[DATA FOR THIS TASK Boundary: Start]

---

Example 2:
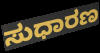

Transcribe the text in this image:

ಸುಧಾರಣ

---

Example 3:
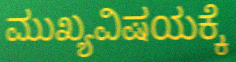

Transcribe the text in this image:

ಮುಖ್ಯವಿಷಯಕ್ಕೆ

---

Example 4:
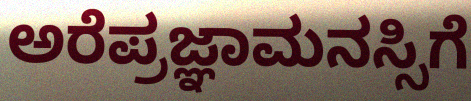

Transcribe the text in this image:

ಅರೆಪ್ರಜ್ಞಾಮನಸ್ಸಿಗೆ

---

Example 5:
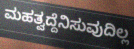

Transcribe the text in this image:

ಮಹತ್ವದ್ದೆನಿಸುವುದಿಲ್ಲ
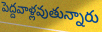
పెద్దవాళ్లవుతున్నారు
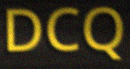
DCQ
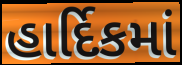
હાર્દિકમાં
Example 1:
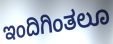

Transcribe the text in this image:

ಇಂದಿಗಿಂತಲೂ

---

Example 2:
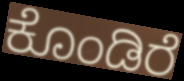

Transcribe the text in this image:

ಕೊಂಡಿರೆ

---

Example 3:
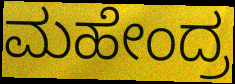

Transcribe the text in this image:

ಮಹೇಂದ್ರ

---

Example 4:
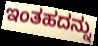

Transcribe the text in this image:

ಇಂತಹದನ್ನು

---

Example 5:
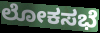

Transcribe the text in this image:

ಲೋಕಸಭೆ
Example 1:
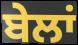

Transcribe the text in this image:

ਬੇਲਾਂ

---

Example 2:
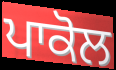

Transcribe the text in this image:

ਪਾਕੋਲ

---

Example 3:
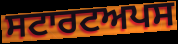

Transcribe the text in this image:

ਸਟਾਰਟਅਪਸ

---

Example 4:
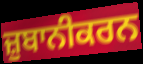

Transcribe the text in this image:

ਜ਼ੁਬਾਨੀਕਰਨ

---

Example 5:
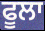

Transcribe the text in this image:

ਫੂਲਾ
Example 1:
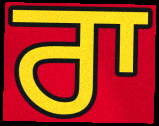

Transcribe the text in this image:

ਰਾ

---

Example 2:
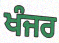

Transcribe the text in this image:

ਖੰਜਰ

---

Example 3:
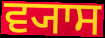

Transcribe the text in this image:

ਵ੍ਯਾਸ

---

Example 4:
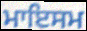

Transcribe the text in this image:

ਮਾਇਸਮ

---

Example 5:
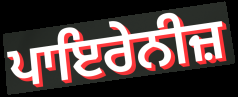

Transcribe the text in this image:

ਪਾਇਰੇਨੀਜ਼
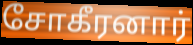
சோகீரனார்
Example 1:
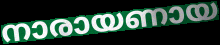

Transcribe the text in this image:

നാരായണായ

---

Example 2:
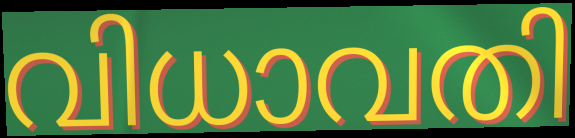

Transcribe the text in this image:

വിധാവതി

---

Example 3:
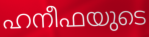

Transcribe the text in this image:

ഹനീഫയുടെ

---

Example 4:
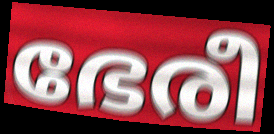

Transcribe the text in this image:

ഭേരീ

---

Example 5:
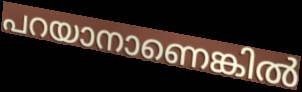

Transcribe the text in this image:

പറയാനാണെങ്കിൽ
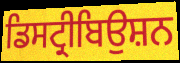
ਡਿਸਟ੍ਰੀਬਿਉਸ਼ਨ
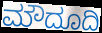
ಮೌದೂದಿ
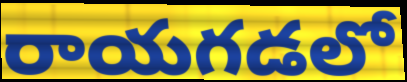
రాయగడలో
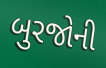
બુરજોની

[DATA FOR THIS TASK Boundary: End]

§ WORK TASK
Transcribe each entry above without alteration, but keep the pictures out.

§ TASK RESULT
---

Example 2:

Transcribe the text in this image:

ಸುಧಾರಣ

---

Example 3:

Transcribe the text in this image:

ಮುಖ್ಯವಿಷಯಕ್ಕೆ

---

Example 4:

Transcribe the text in this image:

ಅರೆಪ್ರಜ್ಞಾಮನಸ್ಸಿಗೆ

---

Example 5:

Transcribe the text in this image:

ಮಹತ್ವದ್ದೆನಿಸುವುದಿಲ್ಲ
పెద్దవాళ్లవుతున్నారు
DCQ
હાર્દિકમાં
Example 1:

Transcribe the text in this image:

ಇಂದಿಗಿಂತಲೂ

---

Example 2:

Transcribe the text in this image:

ಕೊಂಡಿರೆ

---

Example 3:

Transcribe the text in this image:

ಮಹೇಂದ್ರ

---

Example 4:

Transcribe the text in this image:

ಇಂತಹದನ್ನು

---

Example 5:

Transcribe the text in this image:

ಲೋಕಸಭೆ
Example 1:

Transcribe the text in this image:

ਬੇਲਾਂ

---

Example 2:

Transcribe the text in this image:

ਪਾਕੋਲ

---

Example 3:

Transcribe the text in this image:

ਸਟਾਰਟਅਪਸ

---

Example 4:

Transcribe the text in this image:

ਜ਼ੁਬਾਨੀਕਰਨ

---

Example 5:

Transcribe the text in this image:

ਫੂਲਾ
Example 1:

Transcribe the text in this image:

ਰਾ

---

Example 2:

Transcribe the text in this image:

ਖੰਜਰ

---

Example 3:

Transcribe the text in this image:

ਵ੍ਯਾਸ

---

Example 4:

Transcribe the text in this image:

ਮਾਇਸਮ

---

Example 5:

Transcribe the text in this image:

ਪਾਇਰੇਨੀਜ਼
சோகீரனார்
Example 1:

Transcribe the text in this image:

നാരായണായ

---

Example 2:

Transcribe the text in this image:

വിധാവതി

---

Example 3:

Transcribe the text in this image:

ഹനീഫയുടെ

---

Example 4:

Transcribe the text in this image:

ഭേരീ

---

Example 5:

Transcribe the text in this image:

പറയാനാണെങ്കിൽ
ਡਿਸਟ੍ਰੀਬਿਉਸ਼ਨ
ಮೌದೂದಿ
రాయగడలో
બુરજોની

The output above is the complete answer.